UK debt larger than GDP for first time in over 50 years
The government borrowed a record amount in May

The UK government’s debt is now worth more than its economy for the first time in more than 50 years. This comes after the government borrowed a record amount in May.
Gross central government debt – the money owed to the holders of gilts, national savings and creditors of Network Rail – exceeded £2 trillion ($2.5trn, €2.2trn) for the first time ever last month.
It rose £200bn over the past year to hit £2.009trn, according to the Office for National Statistics (ONS). The figures showed the level of public borrowing to be on course to end the financial year about £300bn in the red, twice as bad as the worst year in the global financial crisis of 2008-09 and about 15 per cent of national income.
In May, the headline measure of public sector net debt rose to £1,950bn, representing 100.9 per cent of national income. This was the first time it was above the level of gross domestic product since 1963, having declined from a peak of 258 per cent in 1946-47.
The OECD forecast last week that debt levels would rise 18.6 percentage points of gross domestic product across advanced economies. Of the G7 countries, net debt is either above 100 per cent of GDP or expected to exceed it in France, Italy, the US and Japan as well as the UK.
Only in Germany and Canada is debt expected to remain below this threshold.

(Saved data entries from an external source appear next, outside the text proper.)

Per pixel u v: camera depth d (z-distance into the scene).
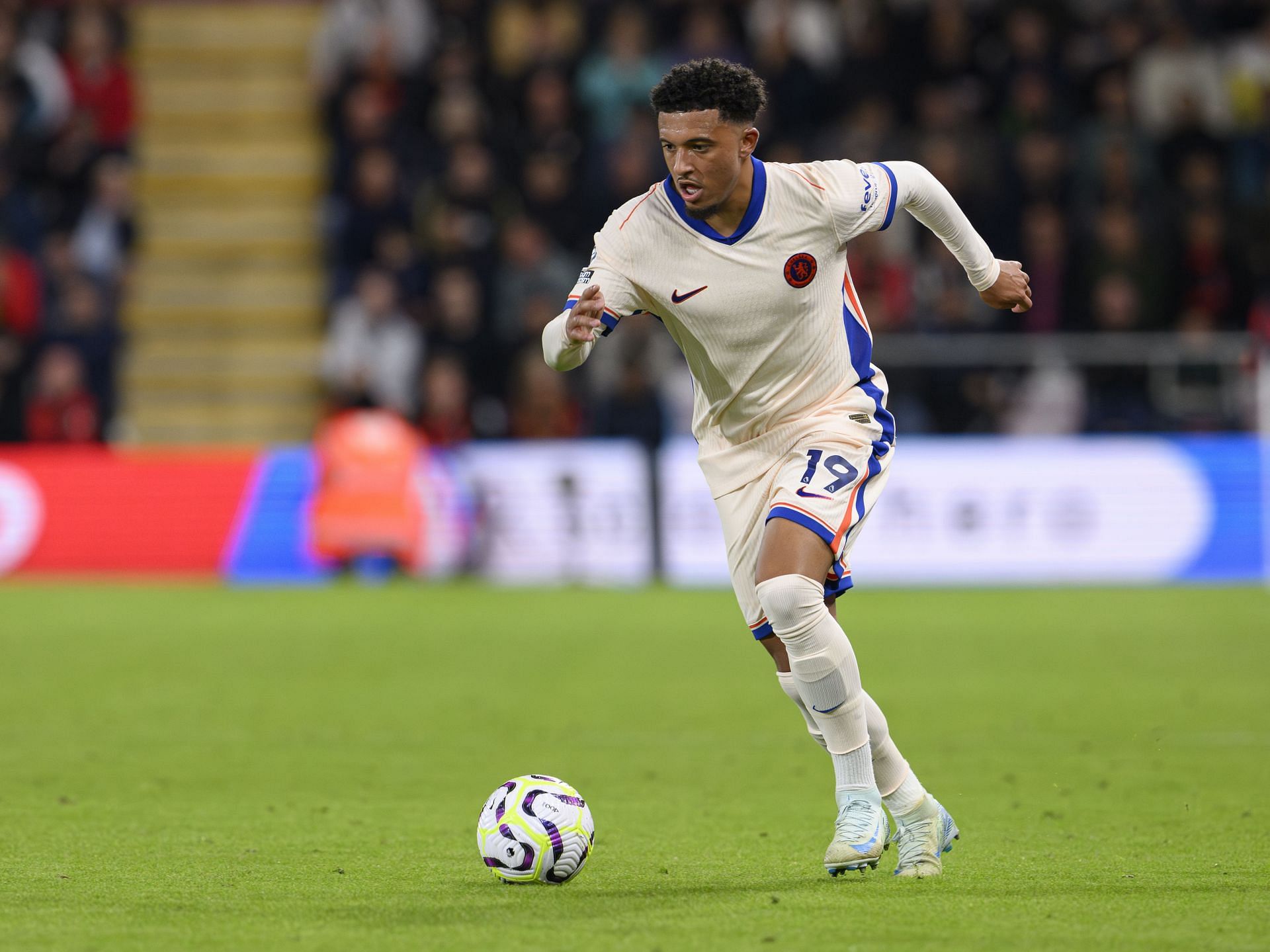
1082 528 52.34
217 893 15.68
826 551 16.28
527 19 65.25
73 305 59.06
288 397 65.00
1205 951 13.24
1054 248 57.44
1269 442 52.53
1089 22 64.69
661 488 53.19
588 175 60.03
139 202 68.25
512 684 33.69
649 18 66.56
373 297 58.03
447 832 19.41
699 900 15.30
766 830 19.62
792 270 16.55
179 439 64.56
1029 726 28.23
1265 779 23.12
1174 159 61.19
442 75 62.94
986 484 52.34
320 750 26.22
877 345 55.69
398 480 53.62
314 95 69.75
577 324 15.88
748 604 17.34
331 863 17.36
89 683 33.84
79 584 52.97
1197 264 58.69
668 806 21.36
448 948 13.38
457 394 55.56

In May alone, the amount of cash borrowed by the UK government rose to £62.7bn, more than the total for the whole of the 2019-20 financial year.
On any measure of borrowing, the level in May was the highest since records began in 1993.
In the first two months of 2020-21 most measures of borrowing, such as the headline public sector net borrowing, were four times worse than the previous record year of borrowing in 2009-10.